#### [TEXT SHOWN]
13. Luke Cage (2016-2018)

Luke Cage throws a bad guy in the street

Photo: Myles Aronowitz/Netflix

The first half of the first season of Luke Cage is nearly perfect, with Mike Colter’s titular hero with unbreakable skin still struggling to make a real difference when fighting against the formidable mix of criminal and political power wielded by Mahershala Ali’s Cornell “Cottonmouth” Stokes. Yet the series takes a hard turn when Stokes is replaced by the generic psychopath Diamondback (Erik LaRay Harvey), and it becomes borderline unwatchable. Season 2 is more consistent, though it never really reaches the highs of season 1.

It’s too bad that the Netflix MCU ended before showrunner Cheo Hodari Coker could really develop the examination of moral compromises he was clearly setting up with Luke walking dangerously close to Stokes’ path by the end of season 2. But in spite of those flaws, Luke Cage is a vibrant portrait of Harlem, with an impeccable soundtrack and fantastic performances that call on the significant charisma of Colter, Ali, and Theo Rossi, who plays Stokes’ opportunistic underling Shades. While the other Netflix MCU shows largely focus on withdrawn, brooding heroes, Luke Cage revels in his powers and fame, which gives the show a uniquely bombastic quality. —SN

Jeremy Renner as Clint Barton/Hawkeye in Hawkeye.

#### [YOUR TASKS]
1) Condense the paragraph of the Luke Cage entry that begins "The first half of the first season" into a shorter version that keeps its main facts.
2) Write out the stretch of the Luke Cage entry from "13. Luke Cage" through "of season 1.", word for word.

#### [DATA EXTRACT]

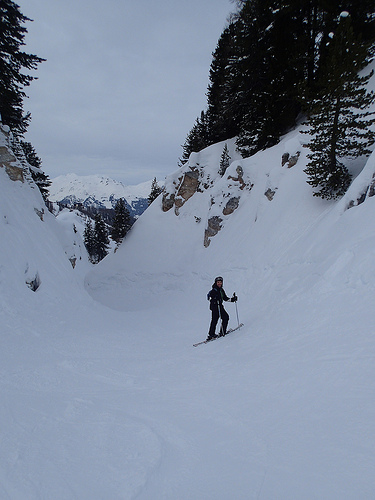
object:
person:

#### [WRITTEN ANSWERS]
1) The first half of season 1 is nearly perfect. Mike Colter's hero, whose skin is unbreakable, still struggles to make a real difference against the criminal and political power of Mahershala Ali's Cornell "Cottonmouth" Stokes. Once the generic psychopath Diamondback (Erik LaRay Harvey) replaces Stokes, the series becomes borderline unwatchable. Season 2 is more consistent but never reaches season 1's highs.

2)
13. Luke Cage (2016-2018)

Luke Cage throws a bad guy in the street

Photo: Myles Aronowitz/Netflix

The first half of the first season of Luke Cage is nearly perfect, with Mike Colter’s titular hero with unbreakable skin still struggling to make a real difference when fighting against the formidable mix of criminal and political power wielded by Mahershala Ali’s Cornell “Cottonmouth” Stokes. Yet the series takes a hard turn when Stokes is replaced by the generic psychopath Diamondback (Erik LaRay Harvey), and it becomes borderline unwatchable. Season 2 is more consistent, though it never really reaches the highs of season 1.